#### Work item:
Scan the records for the string "start", then copy each line that has it.

#### Records for processing:
**********
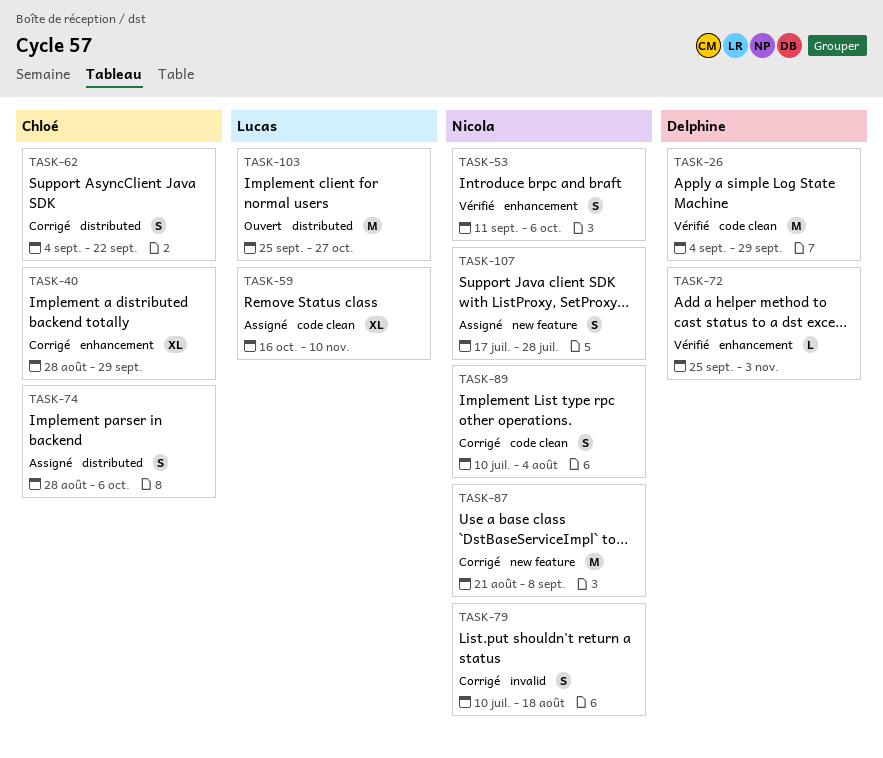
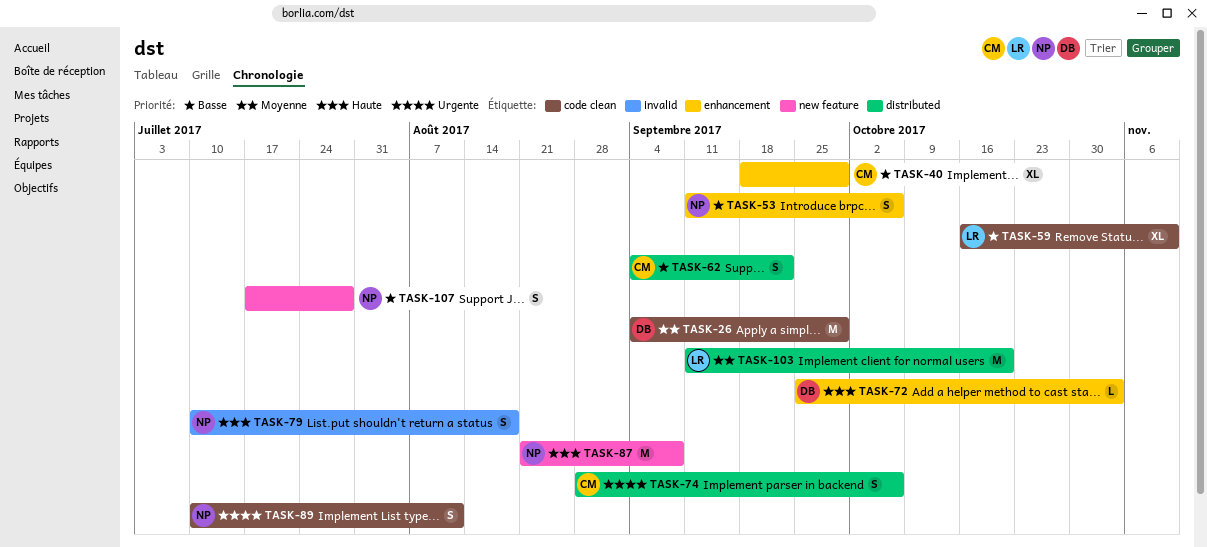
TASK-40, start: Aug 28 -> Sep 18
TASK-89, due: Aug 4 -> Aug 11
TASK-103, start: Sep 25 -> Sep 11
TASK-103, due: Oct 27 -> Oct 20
**********
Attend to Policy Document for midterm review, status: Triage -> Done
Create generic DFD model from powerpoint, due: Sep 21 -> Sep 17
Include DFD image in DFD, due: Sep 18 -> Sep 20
**********
#### Reply to the task:
TASK-40, start: Aug 28 -> Sep 18
TASK-103, start: Sep 25 -> Sep 11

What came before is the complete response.